Sometimes, we say things that we don’t necessarily mean.
We get frustrated: we say things we don’t mean.
We are being sarcastic or trying to tell a joke: we say things we don’t mean.
We are tired, we are hungry, we are fighting, we are human: we say things we don’t mean.
Sometimes things come off the wrong way, even when we don’t intend for them to. We twist our words and let words slip out that shouldn’t, but there’s no repeats or take-backs. We just learn from them.
So why should using the r-word be any different, right? WRONG.
Pick up a dictionary and look up the term “retarded”. According to Merriam-Webster, it means “slow or limited in intellectual or emotional development or academic progress.” Now, look up the word stupid: “marked by or resulting from unreasoned thinking or acting; senseless.” How can people possibly use these two words in place of one another?
Just a few weeks ago, I was having a conversation with a close friend/co-worker, and this person used the word in this manner: “That’s so retarded, I don’t get that.” The negative connotation and perception associated with the word retarded is something that has exploded with this generation, and I don’t quite understand it. People may not think that the word carries any more weight than using “stupid” in its place, but it does. Here’s why:
What do you think the word “retarded” means to the people have a mental or emotional disability when you use it in a derogatory manner? It means you are consciously using the word to describe something undesirable. It means you are consciously using the offensive slur to describe something stupid, dumb, idiotic, unfavorable, offensive, and unintelligent. It means you are choosing to use the former instead of the latter because you think it will have a stronger effect. And it does to the people who hear it used this way and feel belittled, excluded, alienated, insulted, and ashamed.

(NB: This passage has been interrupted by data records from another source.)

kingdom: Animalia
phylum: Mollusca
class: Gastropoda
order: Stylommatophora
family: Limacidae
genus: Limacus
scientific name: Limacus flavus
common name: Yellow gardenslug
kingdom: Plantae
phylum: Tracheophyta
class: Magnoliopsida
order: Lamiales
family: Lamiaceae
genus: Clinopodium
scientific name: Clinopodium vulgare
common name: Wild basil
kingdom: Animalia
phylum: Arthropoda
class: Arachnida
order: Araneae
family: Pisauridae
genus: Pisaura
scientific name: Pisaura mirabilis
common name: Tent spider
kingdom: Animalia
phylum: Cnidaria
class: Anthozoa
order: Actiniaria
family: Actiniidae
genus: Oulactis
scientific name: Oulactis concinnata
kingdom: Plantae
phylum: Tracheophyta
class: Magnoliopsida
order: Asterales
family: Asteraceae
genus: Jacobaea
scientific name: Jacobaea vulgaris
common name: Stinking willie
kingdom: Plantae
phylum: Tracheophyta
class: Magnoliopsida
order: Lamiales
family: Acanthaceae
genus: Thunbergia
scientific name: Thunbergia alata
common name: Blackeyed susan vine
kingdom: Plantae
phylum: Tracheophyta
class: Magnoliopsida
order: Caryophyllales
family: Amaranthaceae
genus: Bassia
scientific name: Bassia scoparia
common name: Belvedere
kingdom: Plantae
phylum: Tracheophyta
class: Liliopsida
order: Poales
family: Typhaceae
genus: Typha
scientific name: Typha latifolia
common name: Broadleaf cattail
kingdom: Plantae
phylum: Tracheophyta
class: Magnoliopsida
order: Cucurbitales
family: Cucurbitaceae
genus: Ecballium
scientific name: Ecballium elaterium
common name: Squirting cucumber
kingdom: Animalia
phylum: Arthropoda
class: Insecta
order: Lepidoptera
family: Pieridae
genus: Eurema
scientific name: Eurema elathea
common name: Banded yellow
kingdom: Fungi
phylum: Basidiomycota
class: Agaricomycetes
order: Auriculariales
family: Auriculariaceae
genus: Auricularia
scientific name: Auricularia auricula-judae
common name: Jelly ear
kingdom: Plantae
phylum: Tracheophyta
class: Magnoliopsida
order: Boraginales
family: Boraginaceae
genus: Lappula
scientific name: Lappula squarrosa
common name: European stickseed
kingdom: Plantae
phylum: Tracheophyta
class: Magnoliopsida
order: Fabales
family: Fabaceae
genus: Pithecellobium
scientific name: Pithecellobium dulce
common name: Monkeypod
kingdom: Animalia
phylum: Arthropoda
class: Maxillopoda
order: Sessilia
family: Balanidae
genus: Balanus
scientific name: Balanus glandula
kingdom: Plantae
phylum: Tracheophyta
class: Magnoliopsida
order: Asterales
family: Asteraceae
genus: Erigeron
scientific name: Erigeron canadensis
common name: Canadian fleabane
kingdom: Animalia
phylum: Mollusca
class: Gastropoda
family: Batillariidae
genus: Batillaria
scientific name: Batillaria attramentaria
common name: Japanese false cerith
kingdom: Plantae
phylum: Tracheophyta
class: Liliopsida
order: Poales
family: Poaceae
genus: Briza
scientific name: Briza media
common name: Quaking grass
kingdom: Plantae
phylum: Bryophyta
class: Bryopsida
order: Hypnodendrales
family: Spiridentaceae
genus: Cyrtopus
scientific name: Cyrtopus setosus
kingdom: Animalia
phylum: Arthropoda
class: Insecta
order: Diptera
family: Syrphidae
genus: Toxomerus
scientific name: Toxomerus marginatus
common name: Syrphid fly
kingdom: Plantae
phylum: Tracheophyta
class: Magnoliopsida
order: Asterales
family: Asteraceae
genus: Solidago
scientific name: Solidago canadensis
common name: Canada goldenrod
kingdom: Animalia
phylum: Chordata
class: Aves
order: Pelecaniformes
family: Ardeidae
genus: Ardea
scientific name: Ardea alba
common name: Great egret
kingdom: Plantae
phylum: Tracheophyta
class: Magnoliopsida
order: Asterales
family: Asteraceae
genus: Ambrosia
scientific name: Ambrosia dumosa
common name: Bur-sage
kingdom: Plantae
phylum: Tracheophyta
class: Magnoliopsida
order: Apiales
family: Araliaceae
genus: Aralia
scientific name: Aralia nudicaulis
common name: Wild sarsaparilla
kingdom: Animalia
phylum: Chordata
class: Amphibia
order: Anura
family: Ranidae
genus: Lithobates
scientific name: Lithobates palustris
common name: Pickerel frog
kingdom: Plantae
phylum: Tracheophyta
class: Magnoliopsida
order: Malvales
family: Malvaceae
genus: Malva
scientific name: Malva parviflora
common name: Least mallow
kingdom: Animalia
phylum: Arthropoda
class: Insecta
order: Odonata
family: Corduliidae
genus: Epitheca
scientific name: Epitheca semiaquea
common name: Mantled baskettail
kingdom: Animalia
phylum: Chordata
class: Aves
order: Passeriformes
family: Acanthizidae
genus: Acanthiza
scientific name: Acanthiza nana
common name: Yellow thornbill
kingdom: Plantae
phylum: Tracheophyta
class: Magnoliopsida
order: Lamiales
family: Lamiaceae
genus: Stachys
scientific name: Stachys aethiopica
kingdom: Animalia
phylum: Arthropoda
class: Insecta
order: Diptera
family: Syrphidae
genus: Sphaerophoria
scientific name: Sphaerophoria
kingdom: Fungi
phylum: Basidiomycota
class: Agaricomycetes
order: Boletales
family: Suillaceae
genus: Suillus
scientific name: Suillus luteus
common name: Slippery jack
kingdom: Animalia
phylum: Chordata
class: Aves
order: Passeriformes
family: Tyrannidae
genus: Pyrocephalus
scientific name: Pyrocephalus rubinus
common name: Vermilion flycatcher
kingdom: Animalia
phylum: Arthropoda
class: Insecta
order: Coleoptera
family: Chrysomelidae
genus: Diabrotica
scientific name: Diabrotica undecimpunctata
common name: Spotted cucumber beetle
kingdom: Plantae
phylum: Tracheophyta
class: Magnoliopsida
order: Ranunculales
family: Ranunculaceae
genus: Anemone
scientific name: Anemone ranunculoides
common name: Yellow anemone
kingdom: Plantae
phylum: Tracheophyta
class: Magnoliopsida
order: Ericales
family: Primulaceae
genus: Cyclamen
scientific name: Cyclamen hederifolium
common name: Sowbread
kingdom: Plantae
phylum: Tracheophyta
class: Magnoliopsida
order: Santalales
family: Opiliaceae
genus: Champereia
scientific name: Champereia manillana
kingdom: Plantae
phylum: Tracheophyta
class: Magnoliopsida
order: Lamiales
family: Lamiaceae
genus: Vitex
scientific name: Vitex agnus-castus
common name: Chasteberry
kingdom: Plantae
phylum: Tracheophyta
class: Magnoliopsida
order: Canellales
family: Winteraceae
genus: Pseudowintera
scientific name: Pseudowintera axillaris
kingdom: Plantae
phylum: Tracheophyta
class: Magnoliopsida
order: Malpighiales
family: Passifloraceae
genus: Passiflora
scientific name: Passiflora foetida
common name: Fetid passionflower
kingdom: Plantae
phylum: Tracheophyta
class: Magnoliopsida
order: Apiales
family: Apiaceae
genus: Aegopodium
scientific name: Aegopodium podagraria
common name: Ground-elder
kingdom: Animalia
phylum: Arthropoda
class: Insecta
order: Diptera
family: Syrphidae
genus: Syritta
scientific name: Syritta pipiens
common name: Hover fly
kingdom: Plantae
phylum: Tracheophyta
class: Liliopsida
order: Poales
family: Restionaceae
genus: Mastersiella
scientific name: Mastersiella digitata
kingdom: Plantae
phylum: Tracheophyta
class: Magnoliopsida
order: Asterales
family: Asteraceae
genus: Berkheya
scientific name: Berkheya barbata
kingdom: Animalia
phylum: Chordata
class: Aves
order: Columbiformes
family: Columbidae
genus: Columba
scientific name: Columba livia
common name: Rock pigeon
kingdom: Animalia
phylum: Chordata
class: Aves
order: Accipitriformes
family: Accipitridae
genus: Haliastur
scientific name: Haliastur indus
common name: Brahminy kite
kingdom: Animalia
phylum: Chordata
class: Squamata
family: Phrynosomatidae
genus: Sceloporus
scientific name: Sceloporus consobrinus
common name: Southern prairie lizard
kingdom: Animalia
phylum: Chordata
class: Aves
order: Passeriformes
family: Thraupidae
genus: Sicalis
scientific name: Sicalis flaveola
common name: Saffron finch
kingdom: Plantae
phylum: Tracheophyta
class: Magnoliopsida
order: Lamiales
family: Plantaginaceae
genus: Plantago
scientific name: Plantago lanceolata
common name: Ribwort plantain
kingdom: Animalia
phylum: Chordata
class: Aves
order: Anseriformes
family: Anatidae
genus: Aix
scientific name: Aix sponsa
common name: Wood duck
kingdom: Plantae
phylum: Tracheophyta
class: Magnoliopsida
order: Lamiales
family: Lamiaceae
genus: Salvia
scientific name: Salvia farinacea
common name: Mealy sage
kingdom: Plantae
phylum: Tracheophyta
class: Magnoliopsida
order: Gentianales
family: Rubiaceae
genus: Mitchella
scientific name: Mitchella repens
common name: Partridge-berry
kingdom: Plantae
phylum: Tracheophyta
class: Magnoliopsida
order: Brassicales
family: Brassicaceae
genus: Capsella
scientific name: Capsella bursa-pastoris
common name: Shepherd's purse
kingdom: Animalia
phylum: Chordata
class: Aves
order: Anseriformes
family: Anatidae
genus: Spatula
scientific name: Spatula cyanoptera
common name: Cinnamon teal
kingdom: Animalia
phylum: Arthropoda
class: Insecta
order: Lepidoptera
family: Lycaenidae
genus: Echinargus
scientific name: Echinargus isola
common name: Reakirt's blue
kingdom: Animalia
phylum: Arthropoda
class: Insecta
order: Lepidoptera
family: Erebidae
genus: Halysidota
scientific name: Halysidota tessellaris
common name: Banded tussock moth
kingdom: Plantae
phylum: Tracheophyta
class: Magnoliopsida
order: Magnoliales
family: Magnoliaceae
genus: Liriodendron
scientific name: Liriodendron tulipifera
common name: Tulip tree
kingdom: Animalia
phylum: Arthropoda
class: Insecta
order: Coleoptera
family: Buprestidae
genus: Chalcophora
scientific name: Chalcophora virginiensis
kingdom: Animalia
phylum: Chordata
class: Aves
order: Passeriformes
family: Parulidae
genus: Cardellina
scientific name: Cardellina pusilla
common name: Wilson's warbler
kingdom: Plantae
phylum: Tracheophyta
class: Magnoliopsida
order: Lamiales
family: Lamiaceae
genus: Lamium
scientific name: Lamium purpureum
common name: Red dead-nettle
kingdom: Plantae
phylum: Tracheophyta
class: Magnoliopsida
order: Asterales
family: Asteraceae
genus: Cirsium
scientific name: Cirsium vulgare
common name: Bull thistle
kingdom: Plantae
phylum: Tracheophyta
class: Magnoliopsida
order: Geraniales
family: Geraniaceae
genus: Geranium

In 2010, President Obama passed Rosa’s Law, eliminating the use of the word “retarded” or “retard” in any federal health, education, and labor laws. Kudos to you, Obama. Not two years later, he was the butt of Ann Coulter’s tweets, directly calling him a retard and saying whatever room he was in was a retarded room. A Special Olympics athlete, John Franklin Stephens, wrote a letter to Coulter saying that she “isn’t dumb and isn’t shallow. So why are you continuing to use the r-word as an insult?”
I covered this story/topic in college upon the incident being reported by ABCNews.com, and it changed how I see the use of the r-word. I haven’t used it in a derogatory fashion since, and I can’t stand it when people do. You aren’t affected by it until it affects you. Think about it: how many people do you know with autism, a speech impediment, Down Syndrome, or another physical or mental disability? How many friends, family members, coworkers, or acquaintances do you know that are or have been affected by the word? It’s not something loved ones, let alone those people themselves, appreciate hearing. We know you aren’t using it maliciously. You just use it to replace the word “stupid” or “undesirable,” and that’s not okay.
Imagine this: Imagine that we lived in a world where racism was unheard of and frowned upon when it occurred (shocking, I know). Imagine that individuals with any type of cognitive or physical disability were of a different race. For example’s sake, let’s use the color purple. Now imagine, like all the racism issues our world has seen in recent years again, that someone walked past an individual with a disability in a large crowd of others and shouted a racial slur involving that person’s skin color (purple). Imagine that an entire group of people worldwide who did not choose to be born with a cognitive or physical disability was singled out like a separate race. Would you still use “retarded” in a flippant and derogatory fashion?
How difficult is it to just say stupid as opposed to using retarded? If you want to count syllables, there are only three in retarded. Adults use it in company as a replacement word. Children hear it and think it is okay, too. Our culture has become so wrapped up in hateful words, using foul language, and discrimination that some don’t know any better. It’s time to change that.
I work for a company that allows young women with mental and physical disabilities the opportunity to attend national conventions and participate in a pageant to showcase their talents, skills, and personality. They also get to meet new people, often people like themselves who may face the same struggles on a day-to-day basis. These women, who are led by a strong group of volunteers that wouldn’t think twice about using the r-word in a derogatory fashion, are some of the most inspirational people I’ve ever met. One of my best friends has a brother with Down Syndrome. The son of my former coworker has cerebral palsy. One of the guys on my high school cross-country team has a form of autism called Asperger’s. My childhood best friend’s little brother passed away from a physical nerve disorder that made it almost impossible for him to physically live, move, and even breathe on his own. My college best friend’s brother has been hospitalized multiple times with autism and MS complications.
How would you feel if people picked you apart for your incapabilities, behavior, and way of living just through how they speak? How would you feel if people constantly pity you for something you can’t do rather than focus on the things you can do that maybe others can’t? We mindlessly use words and descriptions to classify something as stupid or idiotic when in reality, we are referencing a group of people that look at life a little differently, not based on their incapabilities but on the world where the things they can do and can achieve mean everything.
It matters to people who it affects. It matters to the people around them. It matters that we change how we think and how we speak when it comes to the r-word. Take the pledge with me and spread the word to end the word. As human beings, we can do better. Much better.